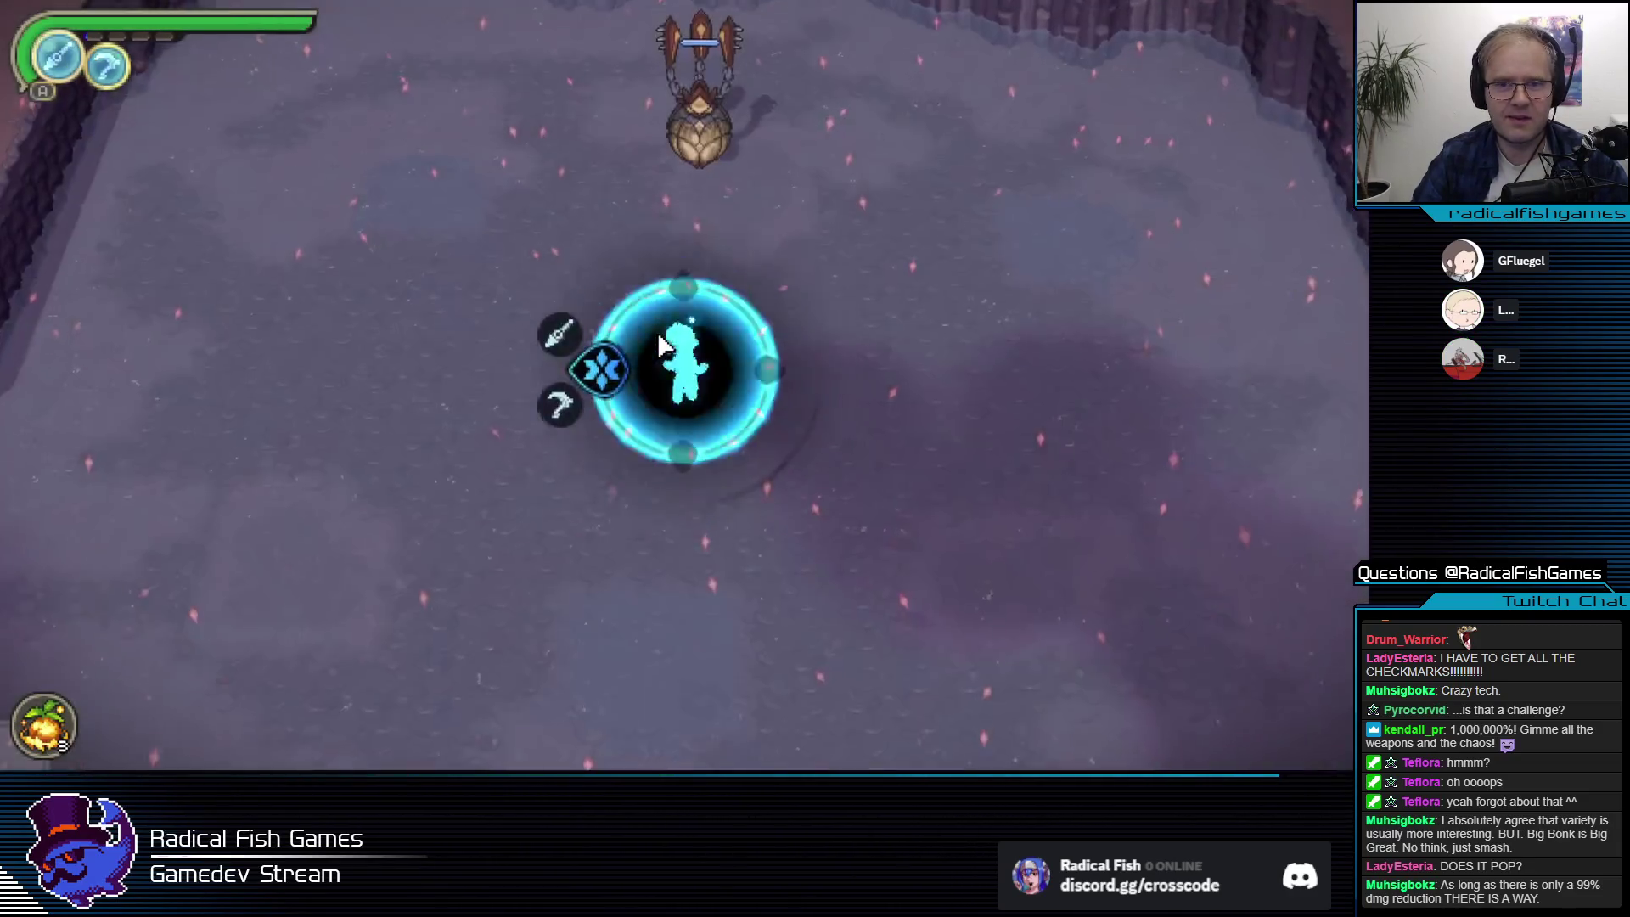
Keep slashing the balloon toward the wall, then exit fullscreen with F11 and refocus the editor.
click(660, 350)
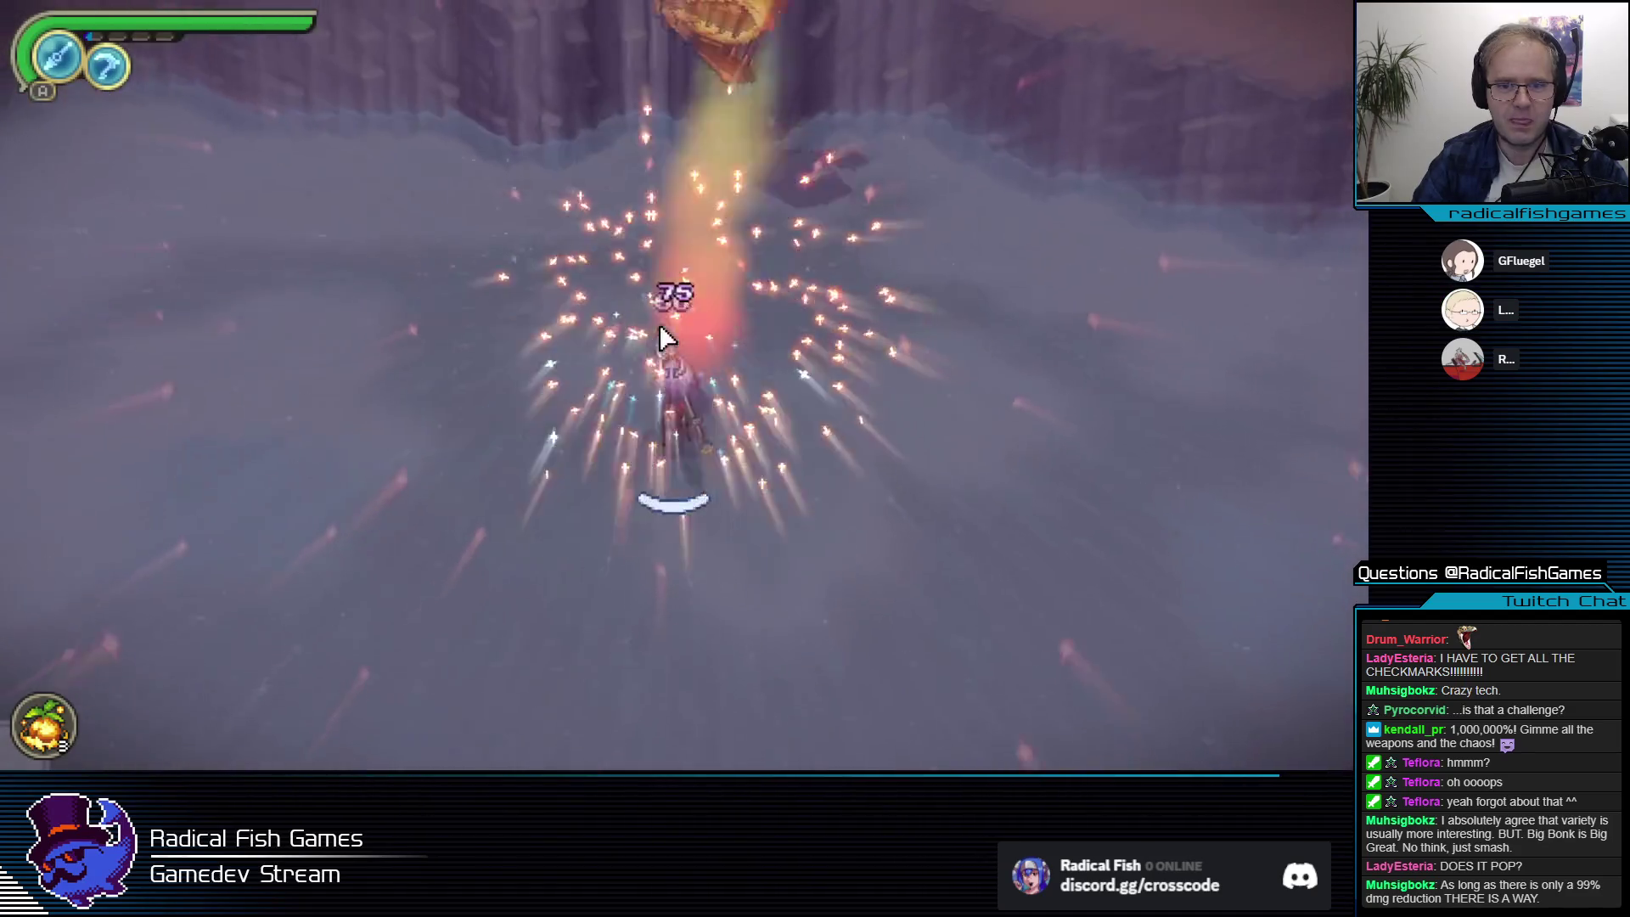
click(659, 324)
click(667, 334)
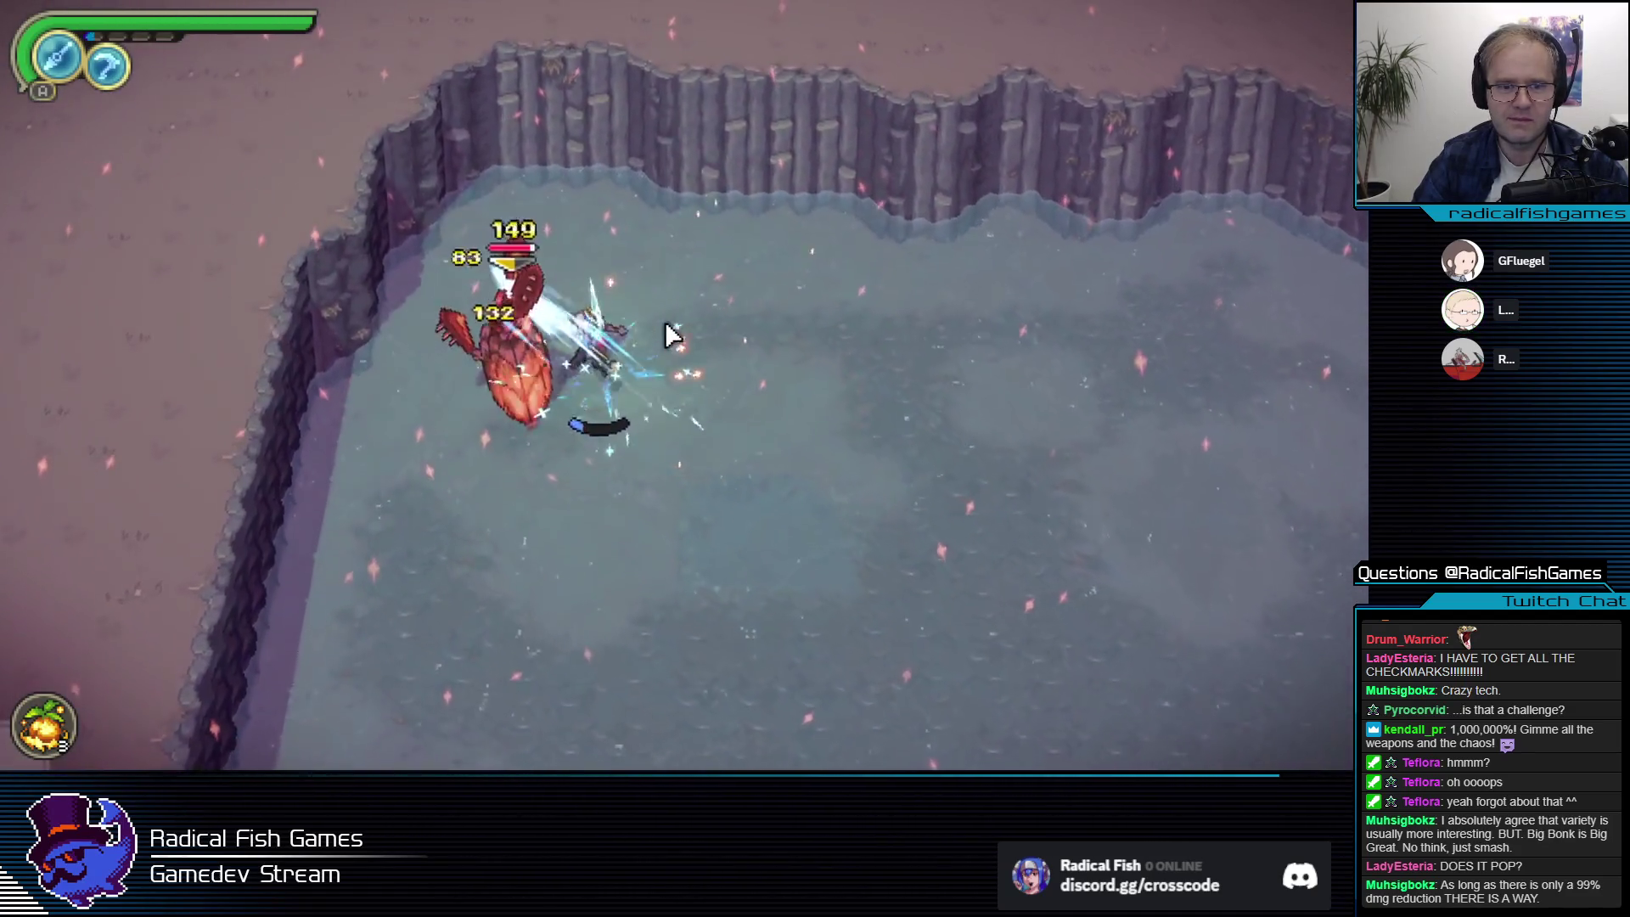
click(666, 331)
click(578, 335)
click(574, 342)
:::::
Work order
Repeat the data in full and exactly. Omit pictures.

Finished exercise
Keep slashing the balloon toward the wall, then exit fullscreen with F11 and refocus the editor.
click(660, 350)
click(659, 324)
click(667, 334)
click(666, 331)
click(578, 335)
click(574, 342)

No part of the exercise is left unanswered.